Henrieke: “Zelfs als je je geestelijk goed voelt en je denkt het wel aan te kunnen, komt er veel op je af. Ik hoor ook vaak: jij redt het wel, je bent sterk. Toch loop ik ook tegen dingen aan. De bevalling van onze jongste was een trauma, daarom ben ik begonnen met EMDR-therapie. Maar omdat we nog midden in het volgende trauma zaten, heb ik dat even on hold gezet. Toen ik laatst weer een sessie had, dacht ik wel: hoe hebben we het eigenlijk allemaal gedaan het afgelopen jaar? Soms doe je niks, maar dat is wel al heel veel. Begrip is er niet altijd.”

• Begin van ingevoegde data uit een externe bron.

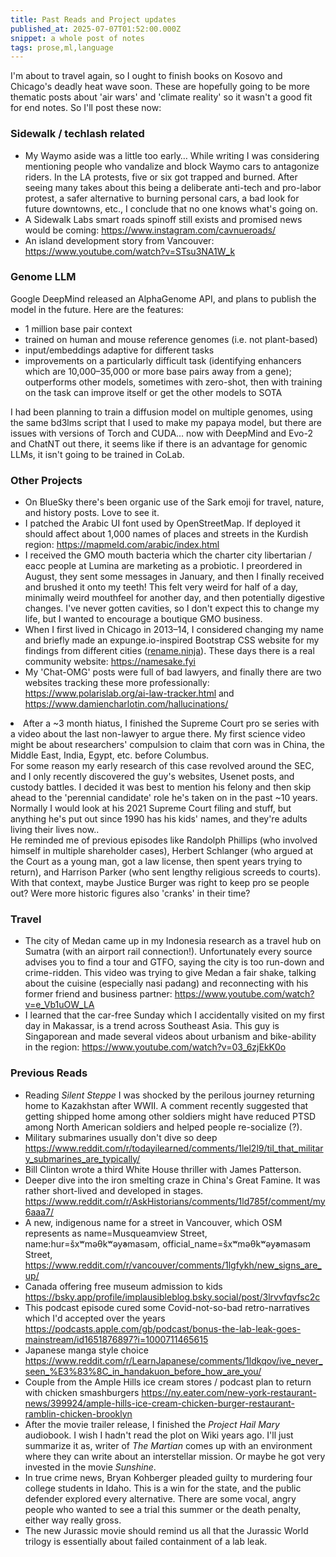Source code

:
```yaml
---
title: Past Reads and Project updates
published_at: 2025-07-07T01:52:00.000Z
snippet: a whole post of notes
tags: prose,ml,language
---
```


I'm about to travel again, so I ought to finish books on Kosovo and Chicago's deadly heat wave soon. These are hopefully going to be more thematic posts about 'air wars' and 'climate reality' so it wasn't a good fit for end notes. So I'll post these now:

### Sidewalk / techlash related

- My Waymo aside was a little too early… While writing I was considering mentioning people who vandalize and block Waymo cars to antagonize riders. In the LA protests, five or six got trapped and burned. After seeing many takes about this being a deliberate anti-tech and pro-labor protest, a safer alternative to burning personal cars, a bad look for future downtowns, etc., I conclude that no one knows what's going on.
- A Sidewalk Labs smart roads spinoff still exists and promised news would be coming: https://www.instagram.com/cavnueroads/
- An island development story from Vancouver: https://www.youtube.com/watch?v=STsu3NA1W_k

### Genome LLM

Google DeepMind released an AlphaGenome API, and plans to publish the model in the future. Here are the features:
- 1 million base pair context
- trained on human and mouse reference genomes (i.e. not plant-based)
- input/embeddings adaptive for different tasks
- improvements on a particularly difficult task (identifying enhancers which are 10,000–35,000 or more base pairs away from a gene); outperforms other models, sometimes with zero-shot, then with training on the task can improve itself or get the other models to SOTA

I had been planning to train a diffusion model on multiple genomes, using the same bd3lms script that I used to make my papaya model, but there are issues with versions of Torch and CUDA… now with DeepMind and Evo-2 and ChatNT out there, it seems like if there is an advantage for genomic LLMs, it isn't going to be trained in CoLab.

### Other Projects

- On BlueSky there's been organic use of the Sark emoji for travel, nature, and history posts. Love to see it.
- I patched the Arabic UI font used by OpenStreetMap. If deployed it should affect about 1,000 names of places and streets in the Kurdish region: https://mapmeld.com/arabic/index.html
- I received the GMO mouth bacteria which the charter city libertarian / eacc people at Lumina are marketing as a probiotic. I preordered in August, they sent some messages in January, and then I finally received and brushed it onto my teeth! This felt very weird for half of a day, minimally weird mouthfeel for another day, and then potentially digestive changes.  I've never gotten cavities, so I don't expect this to change my life, but I wanted to encourage a boutique GMO business.
- When I first lived in Chicago in 2013–14, I considered changing my name and briefly made an expunge.io-inspired Bootstrap CSS website for my findings from different cities ([rename.ninja](https://github.com/mapmeld/rename.ninja)). These days there is a real community website: https://namesake.fyi
- My 'Chat-OMG' posts were full of bad lawyers, and finally there are two websites tracking these more professionally: https://www.polarislab.org/ai-law-tracker.html and https://www.damiencharlotin.com/hallucinations/
<li>After a ~3 month hiatus, I finished the Supreme Court pro se series with a video about the last non-lawyer to argue there. My first science video might be about researchers' compulsion to claim that corn was in China, the Middle East, India, Egypt, etc. before Columbus.<br/> For some reason my early research of this case revolved around the SEC, and I only recently discovered the guy's websites, Usenet posts, and custody battles. I decided it was best to mention his felony and then skip ahead to the 'perennial candidate' role he's taken on in the past ~10 years. Normally I would look at his 2021 Supreme Court filing and stuff, but anything he's put out since 1990 has his kids' names, and they're adults living their lives now..<br/>
    He reminded me of previous episodes like Randolph Phillips (who involved himself in multiple shareholder cases), Herbert Schlanger (who argued at the Court as a young man, got a law license, then spent years trying to return), and Harrison Parker (who sent lengthy religious screeds to courts). With that context, maybe Justice Burger was right to keep pro se people out? Were more historic figures also 'cranks' in their time?</li>

### Travel

- The city of Medan came up in my Indonesia research as a travel hub on Sumatra (with an airport rail connection!). Unfortunately every source advises you to find a tour and GTFO, saying the city is too run-down and crime-ridden. This video was trying to give Medan a fair shake, talking about the cuisine (especially nasi padang) and reconnecting with his former friend and business partner: https://www.youtube.com/watch?v=e_Vb1uOW_LA
- I learned that the car-free Sunday which I accidentally visited on my first day in Makassar, is a trend across Southeast Asia. This guy is Singaporean and made several videos about urbanism and bike-ability in the region: https://www.youtube.com/watch?v=03_6zjEkK0o

### Previous Reads

- Reading *Silent Steppe* I was shocked by the perilous journey returning home to Kazakhstan after WWII. A comment recently suggested that getting shipped home among other soldiers might have reduced PTSD among North American soldiers and helped people re-socialize (?).
- Military submarines usually don't dive so deep https://www.reddit.com/r/todayilearned/comments/1lel2l9/til_that_military_submarines_are_typically/
- Bill Clinton wrote a third White House thriller with James Patterson.
- Deeper dive into the iron smelting craze in China's Great Famine. It was rather short-lived and developed in stages. https://www.reddit.com/r/AskHistorians/comments/1ld785f/comment/my6aaa7/
- A new, indigenous name for a street in Vancouver, which OSM represents as name=Musqueamview Street, name:hur=šxʷməθkʷəy̓əmasəm, official_name=šxʷməθkʷəy̓əmasəm Street, https://www.reddit.com/r/vancouver/comments/1lgfykh/new_signs_are_up/
- Canada offering free museum admission to kids https://bsky.app/profile/implausibleblog.bsky.social/post/3lrvvfqvfsc2c
- This podcast episode cured some Covid-not-so-bad retro-narratives which I'd accepted over the years https://podcasts.apple.com/gb/podcast/bonus-the-lab-leak-goes-mainstream/id1651876897?i=1000711465615
- Japanese manga style choice https://www.reddit.com/r/LearnJapanese/comments/1ldkqov/ive_never_seen_%E3%83%8C_in_handakuon_before_how_are_you/
- Couple from the Ample Hills ice cream stores / podcast plan to return with chicken smashburgers https://ny.eater.com/new-york-restaurant-news/399924/ample-hills-ice-cream-chicken-burger-restaurant-ramblin-chicken-brooklyn
- After the movie trailer release, I finished the *Project Hail Mary* audiobook. I wish I hadn't read the plot on Wiki years ago. I'll just summarize it as, writer of *The Martian* comes up with an environment where they can write about an interstellar mission. Or maybe he got very invested in the movie *Sunshine*.
- In true crime news, Bryan Kohberger pleaded guilty to murdering four college students in Idaho. This is a win for the state, and the public defender explored every alternative. There are some vocal, angry people who wanted to see a trial this summer or the death penalty, either way really gross.
- The new Jurassic movie should remind us all that the Jurassic World trilogy is essentially about failed containment of a lab leak.

<br/>
<br/>
<br/>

Tips van partners voor partners
Kristel:
“Vraag niet alleen tijdens, maar ook ná het chemotraject nog om hulp. Het is dan echt nog niet klaar.”
Henrieke:
“Denk aan jezelf, je moet wel op de been blijven. Nu hoor ik dat wij daar alle drie niet zo goed in zijn geweest misschien, maar vraag hulp. Johan had vaak al genoeg aan zichzelf, die had vooral rust nodig. Soms zo erg dat hij het geluid van spelende kinderen niet kon verdragen. Ik voelde me wel schuldig dat ik ze uit huis weghaalde naar bijvoorbeeld opa en oma. Maar het was beter. En onderschat niet wat er op jou als partner afkomt. Ook daarná! En als je behoefte hebt aan contact, zoek het op. Daar zijn echt verschillende kanalen voor. Kies wat bij je past.”
Eline:
“Advies voor andere partners? Samen praten. Vooral ná de intensieve periode. Lars en ik zijn altijd wel in verbinding gebleven gelukkig. Blijven praten, even samen iets doen. Je kunt elkaar makkelijk kwijtraken, dat gevaar is er echt. Het is moeilijk, voor allebei. Je voelt je vaak alleen. Maar we hebben samen ons gezin bij elkaar gehouden, ook met wat hulp van de maatschappelijk werker.”